▶ Action item:
Report each line of the entries that includes "none" by copying it.

▶ Given data:
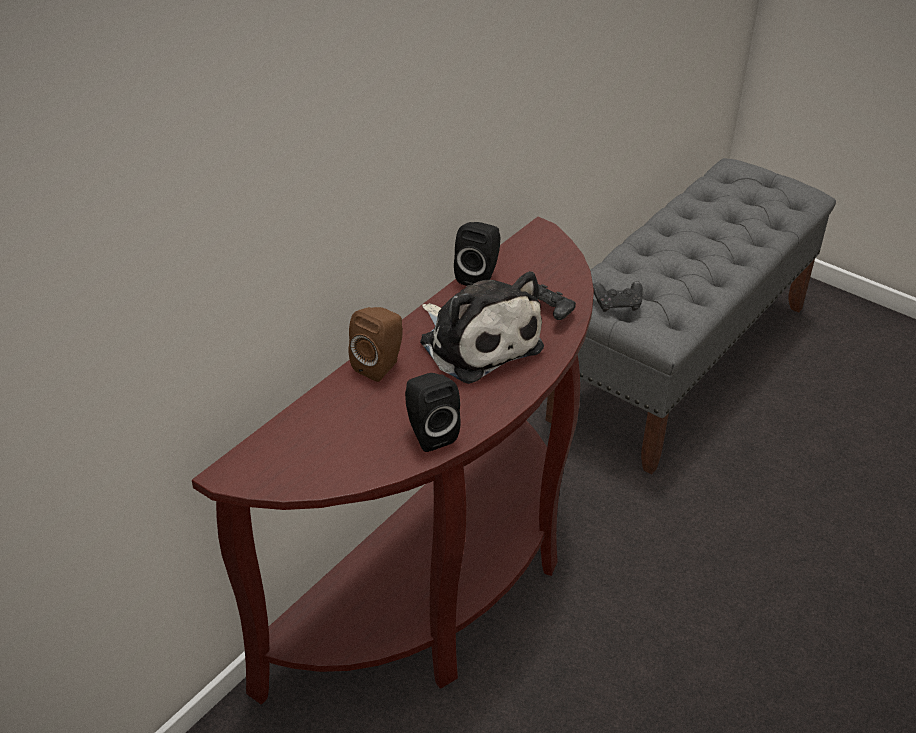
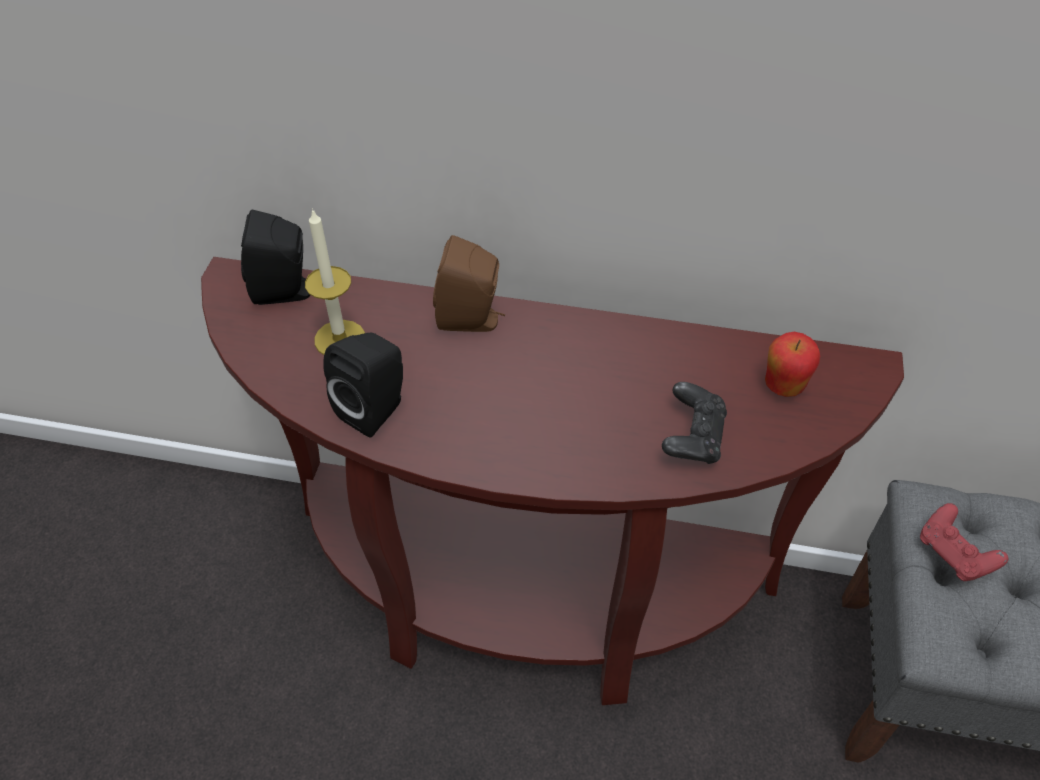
camera: 65 degrees right, 10 degrees up
(347, 433) = (340, 339): none -> candle
(477, 342) = (577, 390): plush toy -> none
(479, 276) = (712, 342): black speaker -> black speaker (286, 292)
(532, 265) = (784, 386): none -> apple
(617, 305) = (954, 554): black game controller -> red game controller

▶ The completed task:
(347, 433) = (340, 339): none -> candle
(477, 342) = (577, 390): plush toy -> none
(532, 265) = (784, 386): none -> apple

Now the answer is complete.